* [Given records]:
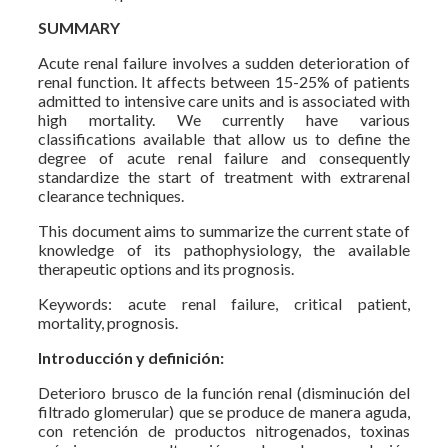
SUMMARY
Acute renal failure involves a sudden deterioration of
renal function. It affects between 15-25% of patients
admitted to intensive care units and is associated with
high mortality. We currently have various
classifications available that allow us to define the
degree of acute renal failure and consequently
standardize the start of treatment with extrarenal
clearance techniques.
This document aims to summarize the current state of
knowledge of its pathophysiology, the available
therapeutic options and its prognosis.
Keywords: acute renal failure, critical patient,
mortality, prognosis.
Introducción y definición:
Deterioro brusco de la función renal (disminución del
filtrado glomerular) que se produce de manera aguda,
con retención de productos nitrogenados, toxinas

* [Task to complete]: Quote, without any change, each line from the one that contains "high mortality. We currently have various" through the end of the material.

* [Completed exercise]:
high mortality. We currently have various
classifications available that allow us to define the
degree of acute renal failure and consequently
standardize the start of treatment with extrarenal
clearance techniques.
This document aims to summarize the current state of
knowledge of its pathophysiology, the available
therapeutic options and its prognosis.
Keywords: acute renal failure, critical patient,
mortality, prognosis.
Introducción y definición:
Deterioro brusco de la función renal (disminución del
filtrado glomerular) que se produce de manera aguda,
con retención de productos nitrogenados, toxinas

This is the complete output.